In California, if a senior living staff member or resident tests positive for Covid-19, the facility must test every resident and employee every 14 days until there are no longer any positive results. Like other senior living executives, Grust is seeing the effectiveness of PPE and other protocols, insofar as positive Covid-19 cases among staff do not automatically lead to outbreaks among the resident population. But memory care continues to be a vulnerable area, given that residents there do not understand the need for social distancing and isolation.

Covid-19 costs — such as for testing, additional wages and PPE — have driven up expenses for senior living providers across the country, and SRG is no exception. Grust estimates about a 10% increase in expenses, which is within the 5% to 15% range being generally reported. SRG operates some highrises and other large buildings, which creates additional expenses as well as additional operational complexities; for instance, in managing the traffic in elevators.

“I think it’s going to be an interesting next chapter in design in our buildings,” Grust said. “How can you isolate spaces in such a way that you don’t just have people walking through.”

The recent spikes in Covid-19 have underscored for Grust that SRG will be operating on a pandemic footing for the foreseeable future. Staff members have already gone through a “tremendous journey” in the past few months, but that journey is far from over, and it is up to Grust and other leaders to support them in the long term.

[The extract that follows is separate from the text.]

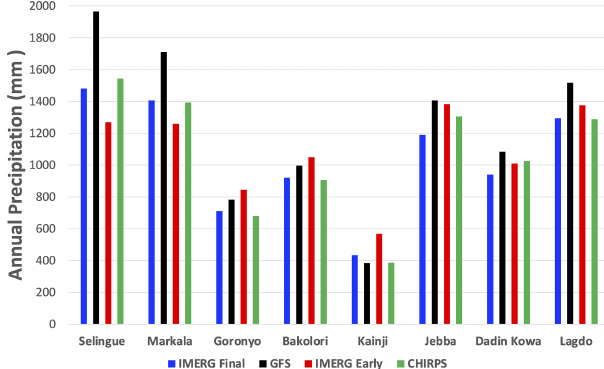
Figure 4. Subbasin-averaged annual precipitation (millimeters) for the period 15 June 2019 to 15 June 2020, for each of the Niger’s subbasins, derived from the 1d lead time GFS forecast and different satellite precipitation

But he is heartened by the way that SRG’s team, residents and family members have already pulled together, and by the senior living industry’s overall response. After 33 years in the business, he’s feeling more passionate and committed than ever. Despite the very real toll that Covid-19 has taken on senior living, he believes the industry will be able to demonstrate that communities are safe and desirable places to live, and that providers will innovate and improve based on lessons learned.

“I’m an old jock, so I get pumped up and I like locker room speeches, and I feel like we need to beat the drum that this is an industry that will continue to thrive,” he said.